Locate every line below that contains the word "lines" and copy it.

Source data:
##########

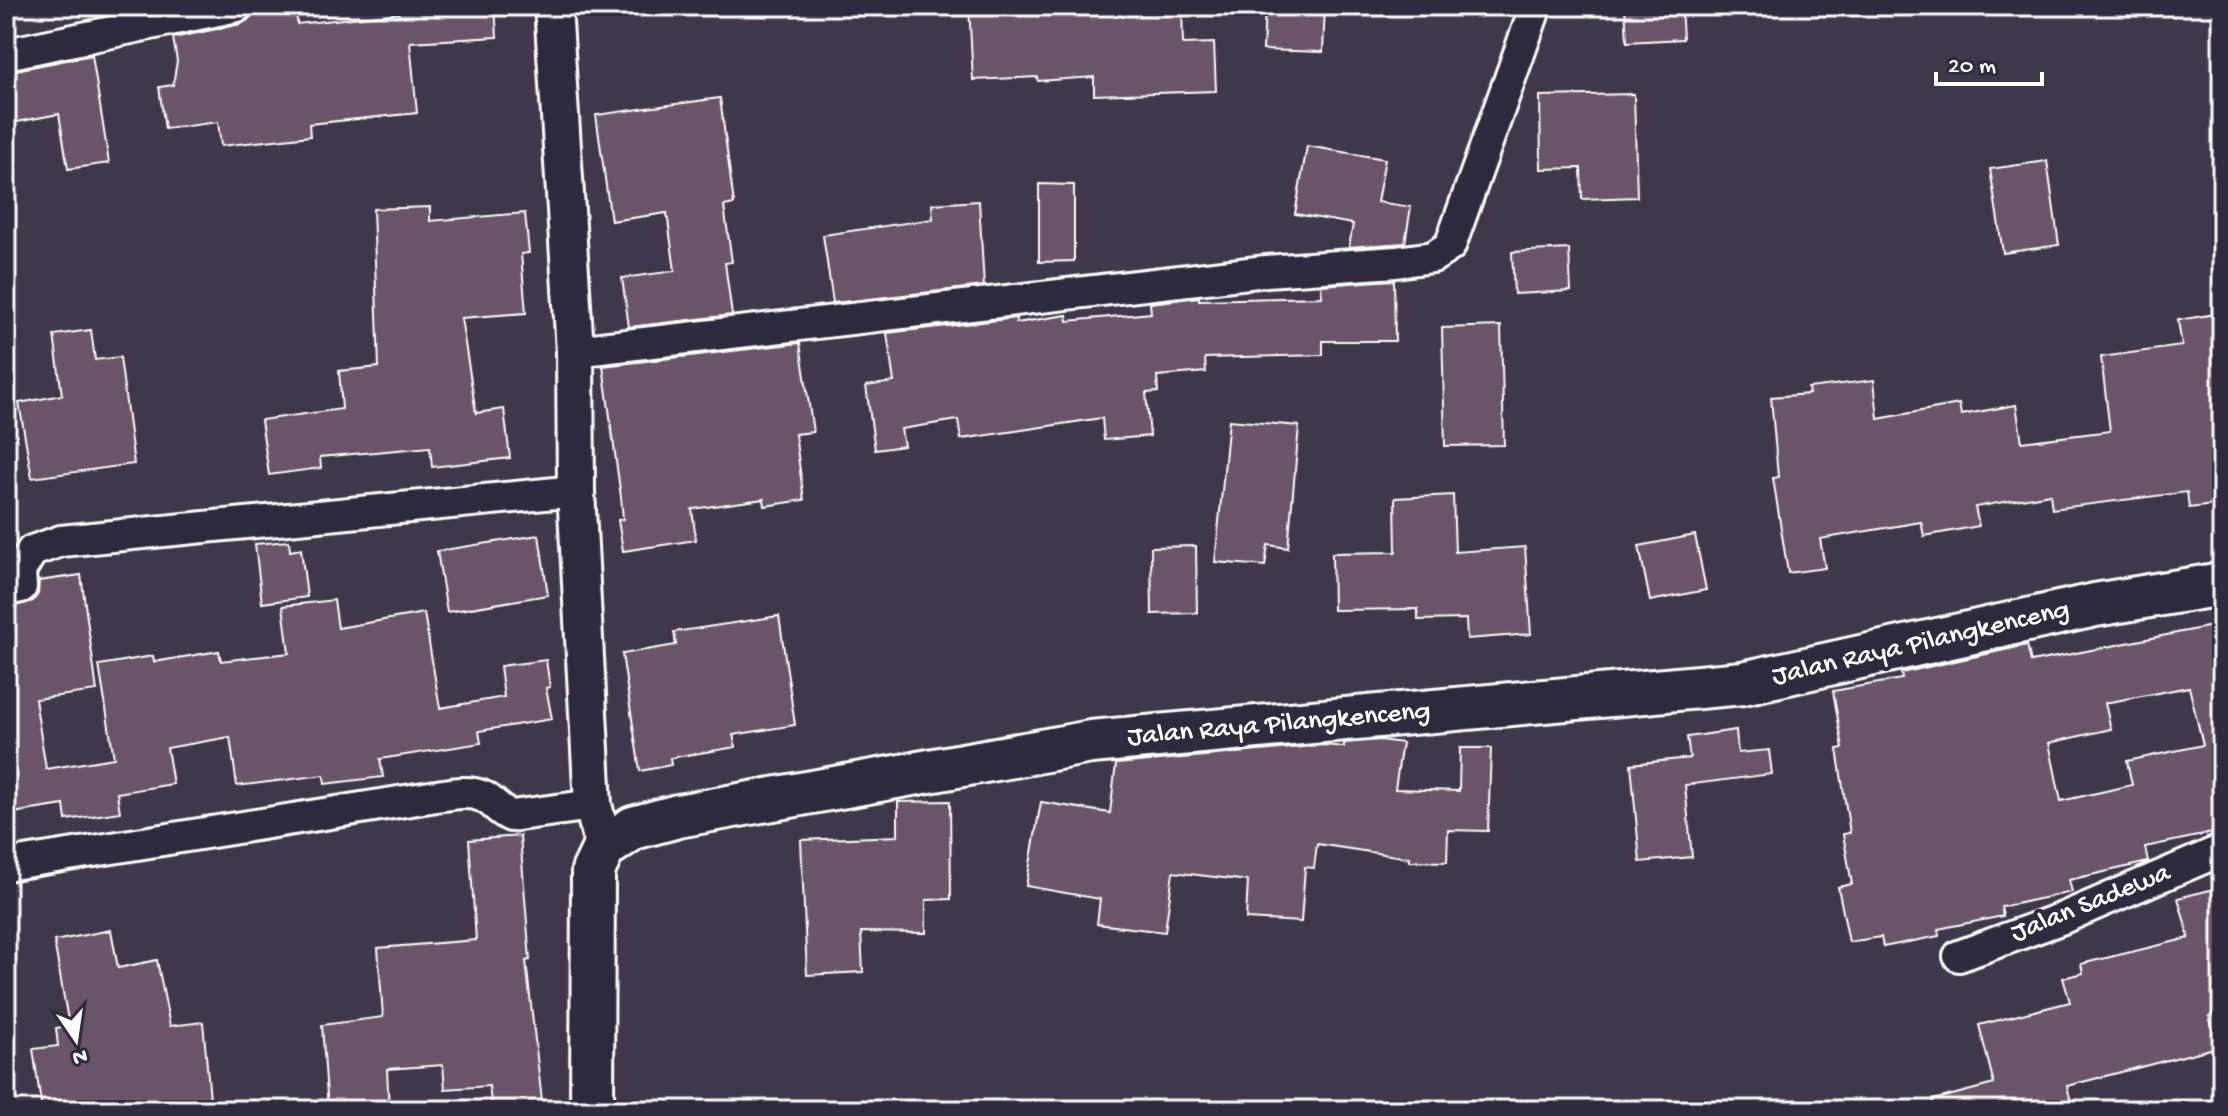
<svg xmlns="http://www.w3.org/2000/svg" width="2228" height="1116" font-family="'Gochi Hand',sans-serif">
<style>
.building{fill:#6a5468;stroke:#fff;stroke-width:2;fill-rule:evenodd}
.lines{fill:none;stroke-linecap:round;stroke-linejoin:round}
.minor-casing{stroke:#fff;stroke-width:36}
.tertiary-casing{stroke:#fff;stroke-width:42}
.secondary-casing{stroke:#fff;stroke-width:48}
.minor{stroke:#2f2a3d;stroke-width:30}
.tertiary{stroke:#2f2a3d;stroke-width:36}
.secondary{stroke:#2f2a3d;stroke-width:42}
.labels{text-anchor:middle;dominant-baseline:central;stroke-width:8;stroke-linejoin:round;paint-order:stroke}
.street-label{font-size:28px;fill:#fff;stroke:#2f2a3d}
</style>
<rect width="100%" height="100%" fill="#41374a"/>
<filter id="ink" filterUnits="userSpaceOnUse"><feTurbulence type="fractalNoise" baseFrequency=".0125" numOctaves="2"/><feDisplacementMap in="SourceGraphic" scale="16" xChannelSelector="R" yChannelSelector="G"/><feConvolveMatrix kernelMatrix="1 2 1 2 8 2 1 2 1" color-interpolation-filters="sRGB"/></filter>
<g filter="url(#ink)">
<path class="building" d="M399,6H495L497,37L410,42L417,113L309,124L310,136L221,146L218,122L165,129L159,87L173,85L177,61L173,38L241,24L248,20L254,12L296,7L297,24L399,13Z
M969,6H1182L1183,44L1214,43L1216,91L1094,95V77L1038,81L1037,77L973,80Z
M1265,6H1325L1323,52L1263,50Z
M1625,6H1681L1683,39L1627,42Z
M92,55L109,163L68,169L59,114L6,124V72Z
M1634,94L1637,197L1582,199L1581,168L1541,169L1540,96Z
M720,98L734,204L724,206L732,262L725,263L732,315L629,327L622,278L675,271L667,213L611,221L596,115Z
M1307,146L1385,159L1377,202L1411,207L1405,243L1349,247L1353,224L1295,214Z
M2047,161L2059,245L2003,253L1990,169Z
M1039,184L1074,185V261L1039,262Z
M979,201L984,286L833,303L823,235L933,219L932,204Z
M430,207V221L525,213L529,253L521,254L526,313L461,318L476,413L504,409L510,458L432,467L430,447L320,457L321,468L269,475L261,420L342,409L339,371L379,367L373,209Z
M1569,249L1571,291L1514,294L1512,252Z
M1394,280L1395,341H1323V355L1205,358L1206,372L1157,376L1158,392L1146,393L1150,436L1104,440L1102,418L961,439L958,420L901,429L904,446L875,450L866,386L894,382L887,333L1016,318V323L1067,315L1068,321L1151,313L1150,303L1199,297V300L1322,297L1321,285Z
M2222,313V504L2189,508L2187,492L2052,509L2050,494L1975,507L1979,526L1924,536L1921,522L1820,539L1825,568L1788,573L1773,478L1778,477L1771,397L1809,394L1808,388L1874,380L1878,419L1959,404L1961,415L2016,405L2022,442L2110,431L2101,357L2182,346L2178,320Z
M1501,326L1504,445L1445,446L1442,328Z
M91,330L95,360L120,357L134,464L32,478L19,403L62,395L54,335Z
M800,343L813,432L795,434L804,500L765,506L764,499L692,509L696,540L623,551L618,520L623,519L621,497L603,366Z
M1229,420L1299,426L1288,548L1268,545L1265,566L1215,562Z
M1453,495L1455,552L1525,547L1531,634L1467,639L1466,619L1418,620V609L1333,610L1332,553L1396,552L1395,498Z
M539,535L548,595L447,612L437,551Z
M1695,535L1706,590L1650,601L1639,546Z
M289,541L290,551L301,549L307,597L262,603L255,544Z
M1196,546L1197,613L1152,614L1151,547Z
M81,575L97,691L35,699L46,769L114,758L99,665L153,656L154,662L219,651L221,661L289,653L283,606L334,600L338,628L424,613L440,708L504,697L500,666L546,660L550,687L546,688L552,719L479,731L481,743L380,759L383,777L325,784L324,775L237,786L230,737L167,748L173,784L117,793L120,812L66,820L64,805L6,814V608L33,601L38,594L39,581Z
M779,616L795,725L733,735L736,747L670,758L671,765L640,771L622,654L676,645L674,632Z
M2222,624V831L2145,847L2148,862L2069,880L2072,892L2001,907L2003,916L1938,929L1939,936L1883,947L1881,937L1849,942L1838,887L1852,884L1843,834L1850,833L1837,749L1843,748L1833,691L1902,679L1901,673L2027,645L2031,662ZM2189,687L2203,745L2127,761L2132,785L2061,801L2049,743L2111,729L2105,703Z
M1736,730L1738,753L1769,750L1772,774L1685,785L1692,857L1640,862L1631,764L1690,758L1687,737Z
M1381,740L1402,743L1395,789L1459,791L1460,748H1491L1488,831L1448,830L1447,862L1410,861V858L1317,844L1314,868L1305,867L1301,922L1246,919L1248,881L1173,872L1165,932L1097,924L1100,899L1026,886L1041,802L1110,813L1116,764L1324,745L1344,747V743Z
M950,801L951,899L926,900V933L861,932L863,972L807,975L801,840L898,836V802Z
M520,836L530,960L526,961L543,1110H492L489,1086L445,1089L443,1065L387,1069L389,1110H328L322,1025L383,1017L378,948L476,940L469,840Z
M2222,887V1012L2209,1016L2218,1047L2067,1086L2073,1110H1934L1933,1100L1994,1084L1979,1025L2070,1002L2063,978L2083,973L2081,964L2189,938L2178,898Z
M111,930L118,968L157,960L170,1026L203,1022L211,1110H42L33,1049L58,1046L56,1028L69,1026L54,941Z"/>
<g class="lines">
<defs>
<path id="minor" d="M6,54L237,6
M575,351L1266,271L1396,262L1433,257L1450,246L1536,6
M6,590L21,587L20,571L32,551L61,541L576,491
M6,865L430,797C446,795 468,789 484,797C494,802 500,812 511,816L593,805
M1959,956L2063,918L2222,850"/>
<path id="tertiary" d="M553,6L575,351L576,491L593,805L604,848"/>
<path id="secondary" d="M592,1110L593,871L604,848L633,828L678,816L1091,742L1743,683L2095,605L2222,584"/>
</defs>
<use href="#minor" class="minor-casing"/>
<use href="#tertiary" class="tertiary-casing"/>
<use href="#secondary" class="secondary-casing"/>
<use href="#minor" class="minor"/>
<use href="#tertiary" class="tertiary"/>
<use href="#secondary" class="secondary"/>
</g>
</g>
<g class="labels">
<g class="street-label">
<text transform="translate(1921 644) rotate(-13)">Jalan Raya Pilangkenceng</text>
<text transform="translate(1279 725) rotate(-5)">Jalan Raya Pilangkenceng</text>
<text transform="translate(2091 904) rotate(-22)">Jalan Sadewa</text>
</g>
</g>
<rect width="2228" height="1116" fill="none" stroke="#2f2a3d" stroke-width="32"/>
<rect x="16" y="16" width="2196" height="1084" fill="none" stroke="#fff" stroke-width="3" filter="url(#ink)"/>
<g transform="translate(76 1040) rotate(167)" stroke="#2f2a3d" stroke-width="6" paint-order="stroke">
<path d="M0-6L14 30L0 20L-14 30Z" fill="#ffffff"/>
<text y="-12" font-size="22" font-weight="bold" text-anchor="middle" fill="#ffffff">N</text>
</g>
<path d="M1936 72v12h106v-12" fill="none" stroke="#ffffff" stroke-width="4"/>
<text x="1948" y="72" font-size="24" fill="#ffffff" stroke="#2f2a3d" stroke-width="6" paint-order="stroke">20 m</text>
</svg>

##########

YOUR RESPONSE:
.lines{fill:none;stroke-linecap:round;stroke-linejoin:round}
<g class="lines">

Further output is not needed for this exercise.